Applying for an open work permit for vulnerable workers in Canada

Applying for an open work permit for vulnerable workers in Canada

Temporary foreign workers have the same rights and workplace protections as Canadians and permanent residents. In this article, we’ll share with you a list of rights that all workers, including temporary foreign workers, have by law in Canada. Also, we’ll explore an option for vulnerable workers in Canada that are being abused or at risk of being abused.

Before you apply for a work permit

According to IRCC’s Website, before you apply for a work permit, your employer must give you a copy of your employment agreement.

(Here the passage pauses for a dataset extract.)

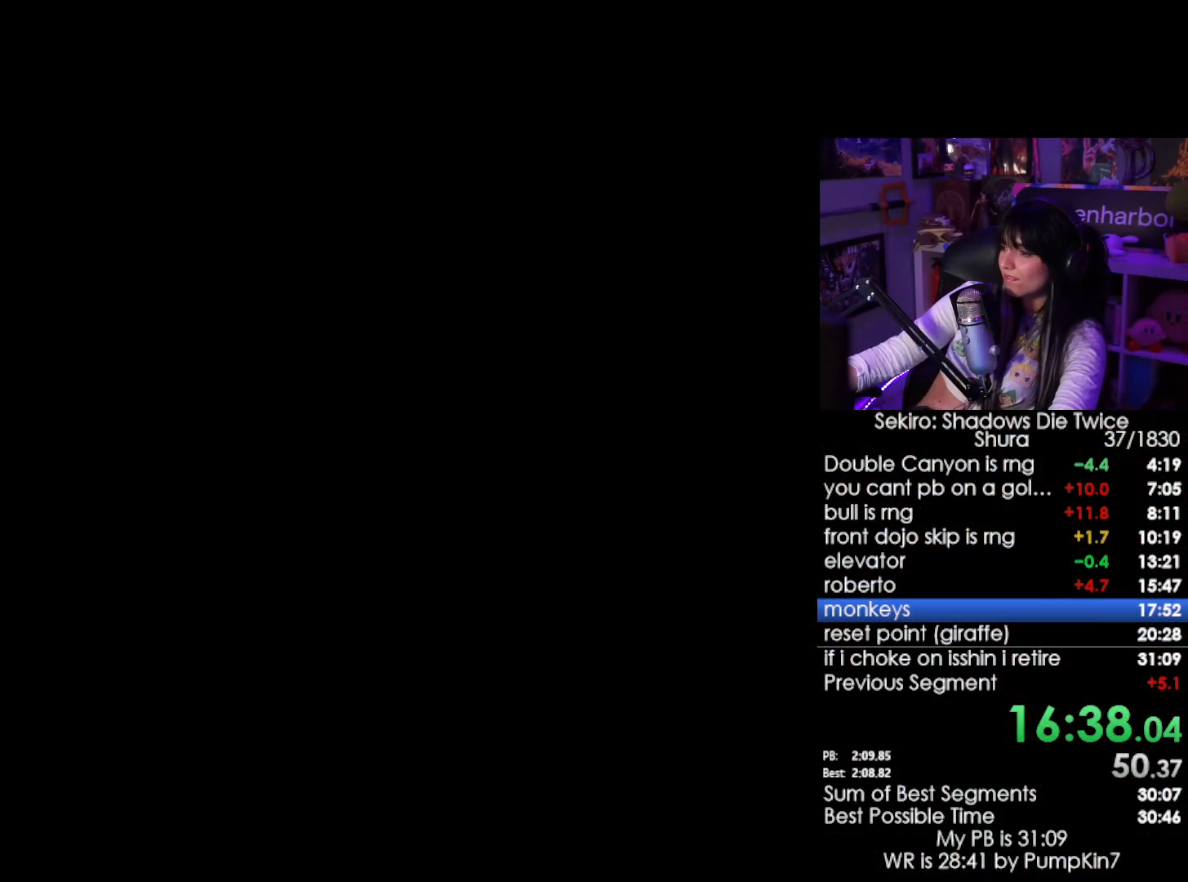
{"keys": [], "mouse": [], "events": [[100, "tab", "down"], [183, "tab", "up"], [416, "tab", "down"], [466, "tab", "up"]]}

The employment agreement, which must be in English or French, should refer to the same occupation, wages and working conditions as your job offer. Additionally, both you and your employer must sign this agreement.

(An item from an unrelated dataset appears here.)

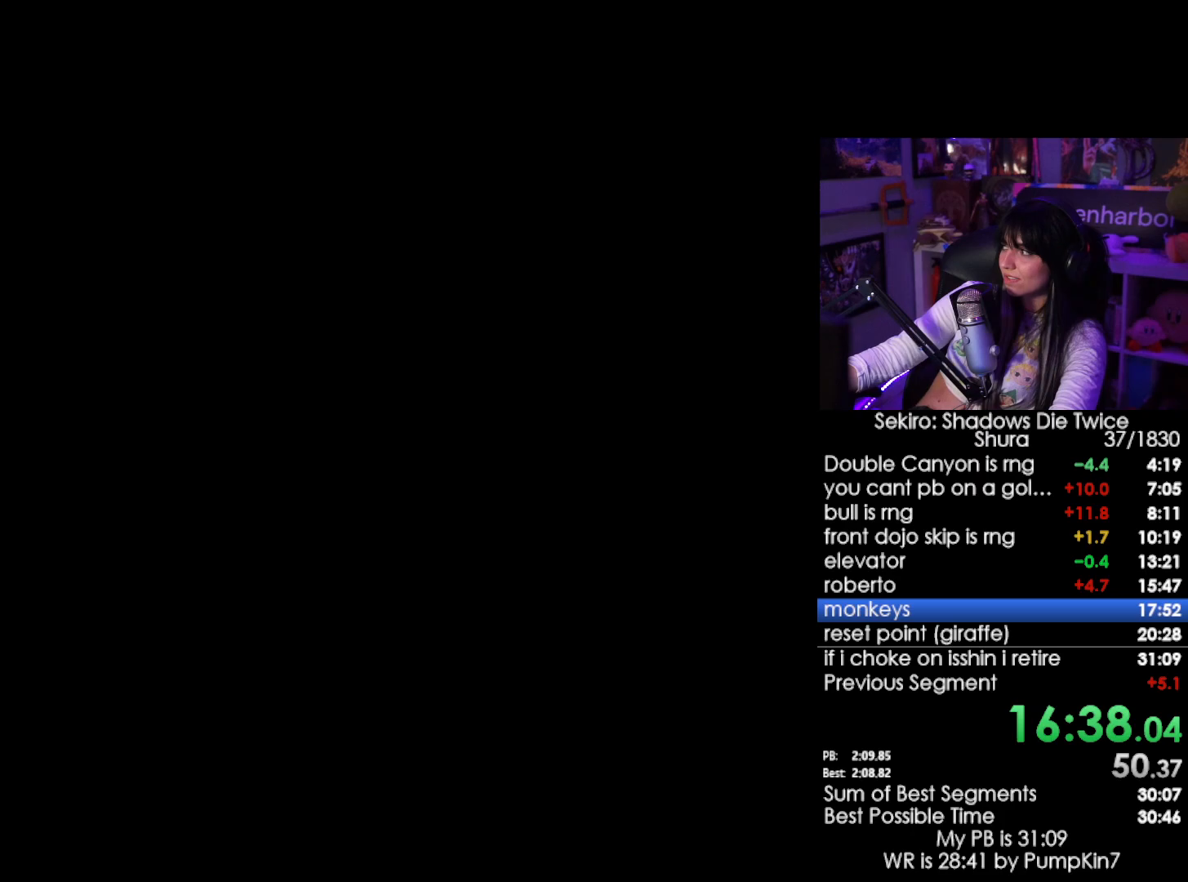
{"keys": ["tab"], "mouse": [], "events": [[33, "tab", "down"], [116, "tab", "up"], [216, "tab", "down"], [266, "tab", "up"], [350, "tab", "down"], [400, "tab", "up"], [500, "tab", "down"]]}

Your rights while working in Canada

Your employer must:

  •  give you information about your rights
  •  give you a signed copy of your employment agreement before you apply for your work permit
  •  pay you for your work as stated in your employment agreement (including overtime work if it’s included in your agreement)
  •  provide you with a workplace free of abuse,
  •  follow the employment and recruitment standards of the province or territory where you work
  •  help you access health care services if you are hurt or become sick at work

What your employer cannot do:

  •  force you to do unsafe work or work that’s not in your employment agreement
  •  force you to work if you are sick or hurt
  •  force you to work overtime if it’s not in your employment agreement
  •  punish you for reporting mistreatment or unsafe work, or for cooperating with an inspection by the government
  •  take your passport or work permit away from you
  •  deport you from Canada or change your immigration status
  •  make you pay back recruitment fees they may have paid to hire you

<<Also Read: New Amendments for Temporary Foreign Workers are Now in Force>>

About health and safety at work

If you are hurt or are sick at work you should tell your supervisor and get medical attention, says IRCC’s website. Also, your employer must allow you access to a health care provider such as a doctor, nurse or pharmacist. For example, it must:

  • give you time off to seek medical attention
  • make a phone available to call emergency services (an ambulance)
  • give you information on how to get health care
  • help you get to the health care provider

Please be aware that your employer does not have to pay for you to get to a hospital, and that you can speak privately with a health care provider.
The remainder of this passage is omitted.